---------- Passage shown ----------

As we begin to move closer to our summer vacation I have traditionally reinforced my belief in reflection.  This year I’m changing gears a bit and would like you to consider one question, “Were your teachers successful?”  The development of life-long learners didn’t begin with our current era of education, but rather, has been around for many.  It was probably spoken by your teachers as a goal, mission, or vision from your school.  So, were your teachers successful?  Are you a life-long learner? 

We could probably agree that all of us spend hours learning each day.  Many of us have special hobbies which we dive into.  We continue to work on our interests to increase the level of proficiency that we have in them and summer appears to be the best time for such endeavors.  To look beyond the casual, I also spend time during summer vacation learning something new about my craft of education.  Former AAK Principal Ed Hanlon instilled this by placing a simple goal before me as a young teacher.  Change your plans.  He furthered my task by encouraging me, and his entire faculty, to rework about 20% of their classroom plans each year.  During my career as a teacher at AAK I did this.  It wasn’t easy, but in doing so I grew immensely as an educator.  My planning, instruction, and assessment improved each year.

---------- Data shown ----------

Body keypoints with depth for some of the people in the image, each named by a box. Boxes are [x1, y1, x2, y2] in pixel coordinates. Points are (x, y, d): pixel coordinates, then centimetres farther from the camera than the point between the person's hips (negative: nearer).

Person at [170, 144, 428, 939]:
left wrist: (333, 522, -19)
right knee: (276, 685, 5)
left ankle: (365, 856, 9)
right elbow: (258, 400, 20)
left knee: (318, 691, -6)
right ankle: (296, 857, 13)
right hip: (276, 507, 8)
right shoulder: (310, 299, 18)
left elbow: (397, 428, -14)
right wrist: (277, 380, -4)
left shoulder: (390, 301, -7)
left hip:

----------
---------- Data shown ----------

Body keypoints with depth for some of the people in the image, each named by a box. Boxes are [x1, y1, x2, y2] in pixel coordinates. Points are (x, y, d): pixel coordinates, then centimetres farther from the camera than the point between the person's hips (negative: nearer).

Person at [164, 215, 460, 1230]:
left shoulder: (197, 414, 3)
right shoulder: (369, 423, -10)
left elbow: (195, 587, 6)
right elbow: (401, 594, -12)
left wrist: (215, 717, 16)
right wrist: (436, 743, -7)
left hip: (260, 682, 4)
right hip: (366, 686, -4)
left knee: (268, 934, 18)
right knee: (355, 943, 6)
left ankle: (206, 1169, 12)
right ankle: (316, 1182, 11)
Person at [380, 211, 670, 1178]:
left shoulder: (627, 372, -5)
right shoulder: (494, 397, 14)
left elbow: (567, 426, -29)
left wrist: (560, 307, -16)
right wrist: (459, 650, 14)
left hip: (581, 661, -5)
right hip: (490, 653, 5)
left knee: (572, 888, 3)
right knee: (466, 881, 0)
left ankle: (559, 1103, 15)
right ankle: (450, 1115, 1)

----------

= Assigned task A =
In the passage on life-long learning, what share of classroom plans did Ed Hanlon encourage his faculty to rework each year?
= Assigned task B =
Extract the part of the passage on life-long learning that starts at "We could probably" and ends at "improved each year.".
= Assigned task C =
Continue the passage on life-long learning from its last sentence.
The lines above have no connection to the passage on life-long learning.

= Output A =
About 20%.

= Output B =
We could probably agree that all of us spend hours learning each day.  Many of us have special hobbies which we dive into.  We continue to work on our interests to increase the level of proficiency that we have in them and summer appears to be the best time for such endeavors.  To look beyond the casual, I also spend time during summer vacation learning something new about my craft of education.  Former AAK Principal Ed Hanlon instilled this by placing a simple goal before me as a young teacher.  Change your plans.  He furthered my task by encouraging me, and his entire faculty, to rework about 20% of their classroom plans each year.  During my career as a teacher at AAK I did this.  It wasn’t easy, but in doing so I grew immensely as an educator.  My planning, instruction, and assessment improved each year.

= Output C =
As the circle of pedagogical influence is completed, I encourage you to do the same.  Take a look at one area of your craft, learn more about it, and do as Mr. Hanlon suggested.  Summer is the perfect opportunity to enjoy learning about teaching.  In the first meeting of the year, I showed to you the video, "We've Got to Be That Light" by Dr. Jeff Goldstein.  Both mentors require the same mindset.  That good enough is not great.  A conviction that student learning and development is dependent on the opportunities they have. 

This brings me to my selected title for today’s thoughts.  What is your Personal Learning Plan (PLP)?  What would you like to know more about so that you can enact positive change in your classroom?  Take time in the next eight weeks to relax and recharge, but also place some thought in developing a PLP.  If you accept this request then you’ll look back on this summer as one of the most rewarding of your career.

Have a great summer!

Thursday, June 7, 2012

Feel the Fire!

“Education is not the filling of a pail, but the lighting of a fire.”

-W.B. Yeats

I’m a quote guy.  I love them.  When I coached basketball we began each practice with the analysis of a quote.  In the soccer locker room, I posted them all over the walls of the “dungeon.”  Many of you rely on quotes, too.  I see them posted in your rooms and spoken to children; all in the quest of imparting sagely advice.  We use them with versatility to motivate, inspire, and possibly in the modification of an action.  There’s a quote for every occasion.  I think my son, Daniel, would agree.  He’s constantly beleaguered by quotes from his every-caring father.

The quote from William Yeats speaks to the heart of what we need to do.  This herculean task is placed before each of us as we grapple with low student motivation, generational and situational poverty, and the stressors from the SED.  Are these late 19th century words a solution to our 21st century problems?  I’m asking that you spend time contemplating these words and the meaning for you.  It really doesn’t matter your approach to this exercise, it’s simply a good practice.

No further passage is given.